TASK REQUIREMENTS -
1. Answer these questions using the passage on fund returns:
(a) Which tool did the authors search to find the funds?
(b) How many equity funds are on the worst to first list?
(c) What was the 2021 return of the Man GLG Japan CoreAlpha fund?
2. Please rewrite the passage on fund returns from "Using similar methodology" to "the top 5%.", substituting "conditions" for "criteria".

PASSAGE TO READ -
-- start --
Using similar methodology to our hero to zero list, we searched Morningstar Direct for two criteria: funds with a return that placed them in the bottom 5% of their category in 2020, with 2021 returns that lifted them into the top 5%. 

After thorough screening, we found no surprises. The biggest market changes happened in the first six months of the year, so all the funds featured in this list also appeared in our previous check-in halfway through 2021. The worst to first funds include just one equity fund while the rest are corporate or government bond funds.

Man GLG Japan CoreAlpha

Man GLG’s Japanese large cap fund has managed to leap from the 100th percentile in 2020 with a -13.99% return, to the top percentile and 16.90% in 2021. Interestingly, the fund is not the only one in the Japanese Large Cap category to flip its returns: its peer T. Rowe Price Japanese Equities fell from hero in the same period. The fund’s share classes hold Morningstar Analyst Ratings between Bronze and Neutral following downgrades, as most of its senior team retired in March last year. This has been seen as a setback, but recent performance could help instil confidence in its new management.
-- end --
(Dataset entries)
-- start --
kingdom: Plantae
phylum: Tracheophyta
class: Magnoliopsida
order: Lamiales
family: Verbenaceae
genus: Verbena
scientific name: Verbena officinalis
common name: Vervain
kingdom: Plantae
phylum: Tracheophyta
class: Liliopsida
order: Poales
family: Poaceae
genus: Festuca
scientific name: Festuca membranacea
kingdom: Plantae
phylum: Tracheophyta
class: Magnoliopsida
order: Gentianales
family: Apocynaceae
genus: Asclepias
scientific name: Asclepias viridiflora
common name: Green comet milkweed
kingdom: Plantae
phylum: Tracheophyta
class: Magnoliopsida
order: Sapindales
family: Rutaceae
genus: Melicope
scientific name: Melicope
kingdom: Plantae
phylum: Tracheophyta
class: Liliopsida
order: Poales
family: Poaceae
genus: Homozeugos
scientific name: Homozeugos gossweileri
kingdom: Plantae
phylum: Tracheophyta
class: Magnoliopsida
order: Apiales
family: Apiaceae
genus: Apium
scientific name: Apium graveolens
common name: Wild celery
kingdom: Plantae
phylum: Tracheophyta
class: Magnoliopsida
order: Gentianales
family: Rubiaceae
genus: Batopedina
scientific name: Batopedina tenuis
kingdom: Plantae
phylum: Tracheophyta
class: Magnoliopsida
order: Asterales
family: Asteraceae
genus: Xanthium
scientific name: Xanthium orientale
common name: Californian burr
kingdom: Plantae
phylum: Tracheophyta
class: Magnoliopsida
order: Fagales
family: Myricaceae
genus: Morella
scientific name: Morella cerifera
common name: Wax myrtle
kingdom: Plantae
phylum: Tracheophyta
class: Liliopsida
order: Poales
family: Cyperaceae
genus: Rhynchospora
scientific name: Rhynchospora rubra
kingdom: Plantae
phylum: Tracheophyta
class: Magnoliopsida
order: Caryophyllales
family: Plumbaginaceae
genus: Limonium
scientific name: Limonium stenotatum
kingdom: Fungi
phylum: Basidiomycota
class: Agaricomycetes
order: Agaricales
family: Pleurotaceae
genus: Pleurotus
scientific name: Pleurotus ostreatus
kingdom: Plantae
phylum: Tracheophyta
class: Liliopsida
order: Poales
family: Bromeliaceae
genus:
-- end --
THE RESPONSES -
1.
(a) Morningstar Direct
(b) One
(c) 16.90%

2.
Using similar methodology to our hero to zero list, we searched Morningstar Direct for two conditions: funds with a return that placed them in the bottom 5% of their category in 2020, with 2021 returns that lifted them into the top 5%.